July 30, 2010
Please do not impose an additional fiduciry standard on me and my financial services practice as I believe that as a Registered Investment Representative I am already regulated enough.
The suitability standard governing broker-dealers and registered representatives is a robust and heavily enforced standard.
As a CFP I am already conducting my business as a fiduciary and my license to use the CFP mark is contingent upon my compliance with this standard now and in the future.
Compliance costs-both in terms of finances and time-are high, and those costs are eventually felt by clients. Adding another layer of regulation means another layer of compliance, and even more cost to clients.
I already have to go through several periodic compliance audits every year for my broker dealer. This new proposed regulation (fiduciary standard) is duplicative and will not add to consumer protection in any meaningful way.
Furthermore, as the time and cost of compliance and government regulation continues to esculate it may actually drive many representatives out of the business, leaving fewer representatives to serve a growing market of consumers. This shortfall could easily lead to inconvenience for consumers and possibly to additional fees to obtain the services desired from qualified representatives and advisors.
This additional regulation could also cause a significant increase in my errors and omissions coverage which I would most likily have to pass on in the form of increased fees to my clients.
Thank you for keeping the "suitability standards" in place and not adding additional compliance regulation (fiduciary standard).

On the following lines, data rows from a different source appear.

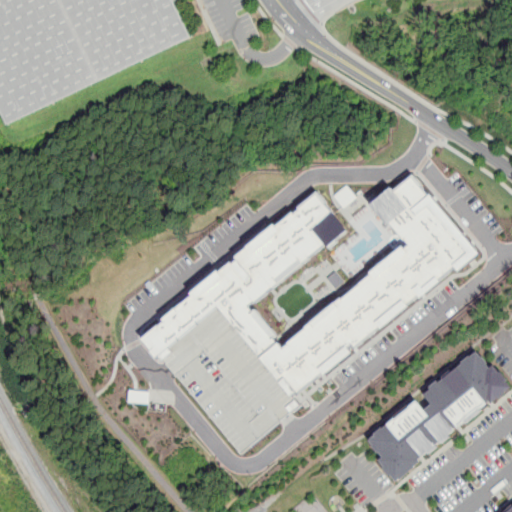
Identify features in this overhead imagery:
road: (308, 9)
road: (312, 11)
road: (267, 19)
road: (231, 22)
road: (290, 42)
building: (78, 44)
building: (79, 48)
road: (273, 54)
road: (358, 84)
road: (391, 90)
road: (412, 91)
road: (431, 131)
road: (476, 164)
road: (445, 191)
road: (255, 221)
building: (328, 282)
building: (299, 312)
road: (506, 342)
road: (114, 372)
parking garage: (231, 379)
building: (231, 379)
road: (105, 412)
road: (314, 412)
building: (440, 413)
building: (438, 414)
railway: (31, 455)
road: (458, 466)
road: (370, 484)
road: (487, 491)
road: (400, 502)
building: (507, 508)
building: (508, 510)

This new standard may create an additional barrier to new representatives intering the business in the future. This could add to the public being under served by the industry in the future as the current community of Registered Representatives and Financial Advisers are aging, with an average age of the most successful representatives well over age 50.
In the mean time, thank you for your efforts to strike the correct balance between protecting consumers and respecting the market place.